In Naulls, the court affirmed a trial court order granting a preliminary injunction closing down an MMD on the ground the MMD constituted a nuisance per se subject to abatement because there was no express code provision permitting MMD's and no request for a variance. It was presumed in Naulls that the MMD was impermissible and was a nuisance per se subject to abatement. (City of Corona v. Naulls, supra, 166 Cal.App.4th at pp. 428, 432-433.) The Naulls court held: "[T]he court was presented with substantial evidence that Naulls, by failing to comply with the City's various procedural requirements, created a nuisance per se, subject to abatement in accordance with the City's municipal code. Issuance of a preliminary injunction was therefore a proper exercise of the court's discretion." (Id. at p. 433.)

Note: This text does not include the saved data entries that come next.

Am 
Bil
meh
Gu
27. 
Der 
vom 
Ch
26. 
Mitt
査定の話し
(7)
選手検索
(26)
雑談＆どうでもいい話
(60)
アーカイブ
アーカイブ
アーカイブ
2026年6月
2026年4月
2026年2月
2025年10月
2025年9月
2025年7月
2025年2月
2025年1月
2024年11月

Citing Naulls, the court in Kruse, supra, 177 Cal.App.4th 1153 also upheld injunctive relief enjoining operation of an MMD anywhere in the city. (Id. at p. 1158.) The Kruse court stated, "[w]e find Naulls persuasive here. Kruse's operation of a medical marijuana dispensary without the City's approval constituted a nuisance per se under section 1.12.010 of the City's municipal code and could properly be enjoined." (Kruse, supra, 177 Cal.App.4th at p. 1166.) No showing the MMD caused any actual harm was required to establish a nuisance per se. (Ibid.)

Likewise, here, Inland Empire Center's MMD constitutes a municipal code violation and nuisance per se. (RMC, §§ 6.15.020(Q), 1.01.110(E).) The trial court therefore did not abuse its discretion in granting Riverside injunctive relief based upon Inland Empire Center's MMD constituting a nuisance per se subject to abatement.

VIII

DISPOSITION

The judgment is affirmed. Plaintiff is awarded its costs on appeal.

CERTIFIED FOR PUBLICATION

We concur: s/Hollenhorst Acting P.J. s/Miller J.